▶ **What you are asked to do**:
Every entry is to be returned as it stands, apart from the pictures.

Dataset items:
◇ ◇ ◇ ◇ ◇
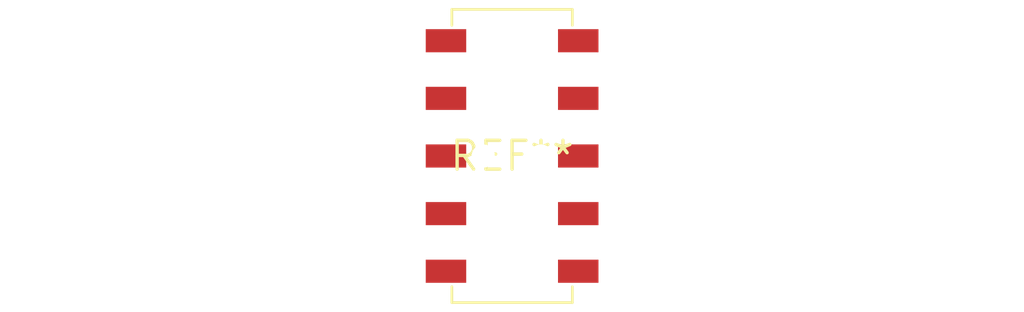
<source format=kicad_pcb>
(kicad_pcb (version 20240108) (generator pcbnew)

  (general
    (thickness 1.6)
  )

  (paper "A4")
  (layers
    (0 "F.Cu" signal)
    (31 "B.Cu" signal)
    (32 "B.Adhes" user "B.Adhesive")
    (33 "F.Adhes" user "F.Adhesive")
    (34 "B.Paste" user)
    (35 "F.Paste" user)
    (36 "B.SilkS" user "B.Silkscreen")
    (37 "F.SilkS" user "F.Silkscreen")
    (38 "B.Mask" user)
    (39 "F.Mask" user)
    (40 "Dwgs.User" user "User.Drawings")
    (41 "Cmts.User" user "User.Comments")
    (42 "Eco1.User" user "User.Eco1")
    (43 "Eco2.User" user "User.Eco2")
    (44 "Edge.Cuts" user)
    (45 "Margin" user)
    (46 "B.CrtYd" user "B.Courtyard")
    (47 "F.CrtYd" user "F.Courtyard")
    (48 "B.Fab" user)
    (49 "F.Fab" user)
    (50 "User.1" user)
    (51 "User.2" user)
    (52 "User.3" user)
    (53 "User.4" user)
    (54 "User.5" user)
    (55 "User.6" user)
    (56 "User.7" user)
    (57 "User.8" user)
    (58 "User.9" user)
  )

  (setup
    (pad_to_mask_clearance 0)
    (pcbplotparams
      (layerselection 0x00010fc_ffffffff)
      (plot_on_all_layers_selection 0x0000000_00000000)
      (disableapertmacros false)
      (usegerberextensions false)
      (usegerberattributes false)
      (usegerberadvancedattributes false)
      (creategerberjobfile false)
      (dashed_line_dash_ratio 12.000000)
      (dashed_line_gap_ratio 3.000000)
      (svgprecision 4)
      (plotframeref false)
      (viasonmask false)
      (mode 1)
      (useauxorigin false)
      (hpglpennumber 1)
      (hpglpenspeed 20)
      (hpglpendiameter 15.000000)
      (dxfpolygonmode false)
      (dxfimperialunits false)
      (dxfusepcbnewfont false)
      (psnegative false)
      (psa4output false)
      (plotreference false)
      (plotvalue false)
      (plotinvisibletext false)
      (sketchpadsonfab false)
      (subtractmaskfromsilk false)
      (outputformat 1)
      (mirror false)
      (drillshape 1)
      (scaleselection 1)
      (outputdirectory "")
    )
  )

  (net 0 "")

  (footprint "Harwin_M20-7810545_2x05_P2.54mm_Vertical" (layer "F.Cu") (at 0 0))

)

</source>
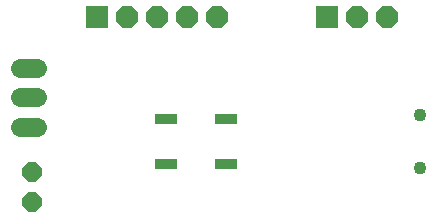
<source format=gbr>
G04 EAGLE Gerber RS-274X export*
G75*
%MOMM*%
%FSLAX34Y34*%
%LPD*%
%INSoldermask Bottom*%
%IPPOS*%
%AMOC8*
5,1,8,0,0,1.08239X$1,22.5*%
G01*
%ADD10C,1.625600*%
%ADD11R,1.828800X1.828800*%
%ADD12P,1.979475X8X112.500000*%
%ADD13C,1.103200*%
%ADD14R,1.854200X0.965200*%
%ADD15P,1.759533X8X292.500000*%


D10*
X215634Y330212D02*
X229858Y330212D01*
X229858Y305212D02*
X215634Y305212D01*
X215634Y355212D02*
X229858Y355212D01*
D11*
X280416Y398272D03*
D12*
X305816Y398272D03*
X331216Y398272D03*
X356616Y398272D03*
X382016Y398272D03*
D11*
X475488Y398272D03*
D12*
X500888Y398272D03*
X526288Y398272D03*
D13*
X554268Y270108D03*
X554268Y315108D03*
D14*
X339344Y273558D03*
X390144Y273558D03*
X339344Y311658D03*
X390144Y311658D03*
D15*
X225806Y266700D03*
X225806Y241300D03*
M02*

</source>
◇ ◇ ◇ ◇ ◇
▶ **Task result**:
<source format=kicad_pcb>
(kicad_pcb (version 20240108) (generator pcbnew)

  (general
    (thickness 1.6)
  )

  (paper "A4")
  (layers
    (0 "F.Cu" signal)
    (31 "B.Cu" signal)
    (32 "B.Adhes" user "B.Adhesive")
    (33 "F.Adhes" user "F.Adhesive")
    (34 "B.Paste" user)
    (35 "F.Paste" user)
    (36 "B.SilkS" user "B.Silkscreen")
    (37 "F.SilkS" user "F.Silkscreen")
    (38 "B.Mask" user)
    (39 "F.Mask" user)
    (40 "Dwgs.User" user "User.Drawings")
    (41 "Cmts.User" user "User.Comments")
    (42 "Eco1.User" user "User.Eco1")
    (43 "Eco2.User" user "User.Eco2")
    (44 "Edge.Cuts" user)
    (45 "Margin" user)
    (46 "B.CrtYd" user "B.Courtyard")
    (47 "F.CrtYd" user "F.Courtyard")
    (48 "B.Fab" user)
    (49 "F.Fab" user)
    (50 "User.1" user)
    (51 "User.2" user)
    (52 "User.3" user)
    (53 "User.4" user)
    (54 "User.5" user)
    (55 "User.6" user)
    (56 "User.7" user)
    (57 "User.8" user)
    (58 "User.9" user)
  )

  (setup
    (pad_to_mask_clearance 0)
    (pcbplotparams
      (layerselection 0x00010fc_ffffffff)
      (plot_on_all_layers_selection 0x0000000_00000000)
      (disableapertmacros false)
      (usegerberextensions false)
      (usegerberattributes false)
      (usegerberadvancedattributes false)
      (creategerberjobfile false)
      (dashed_line_dash_ratio 12.000000)
      (dashed_line_gap_ratio 3.000000)
      (svgprecision 4)
      (plotframeref false)
      (viasonmask false)
      (mode 1)
      (useauxorigin false)
      (hpglpennumber 1)
      (hpglpenspeed 20)
      (hpglpendiameter 15.000000)
      (dxfpolygonmode false)
      (dxfimperialunits false)
      (dxfusepcbnewfont false)
      (psnegative false)
      (psa4output false)
      (plotreference false)
      (plotvalue false)
      (plotinvisibletext false)
      (sketchpadsonfab false)
      (subtractmaskfromsilk false)
      (outputformat 1)
      (mirror false)
      (drillshape 1)
      (scaleselection 1)
      (outputdirectory "")
    )
  )

  (net 0 "")

  (footprint "Harwin_M20-7810545_2x05_P2.54mm_Vertical" (layer "F.Cu") (at 0 0))

)

</source>
<source format=gbr>
G04 EAGLE Gerber RS-274X export*
G75*
%MOMM*%
%FSLAX34Y34*%
%LPD*%
%INSoldermask Bottom*%
%IPPOS*%
%AMOC8*
5,1,8,0,0,1.08239X$1,22.5*%
G01*
%ADD10C,1.625600*%
%ADD11R,1.828800X1.828800*%
%ADD12P,1.979475X8X112.500000*%
%ADD13C,1.103200*%
%ADD14R,1.854200X0.965200*%
%ADD15P,1.759533X8X292.500000*%


D10*
X215634Y330212D02*
X229858Y330212D01*
X229858Y305212D02*
X215634Y305212D01*
X215634Y355212D02*
X229858Y355212D01*
D11*
X280416Y398272D03*
D12*
X305816Y398272D03*
X331216Y398272D03*
X356616Y398272D03*
X382016Y398272D03*
D11*
X475488Y398272D03*
D12*
X500888Y398272D03*
X526288Y398272D03*
D13*
X554268Y270108D03*
X554268Y315108D03*
D14*
X339344Y273558D03*
X390144Y273558D03*
X339344Y311658D03*
X390144Y311658D03*
D15*
X225806Y266700D03*
X225806Y241300D03*
M02*

</source>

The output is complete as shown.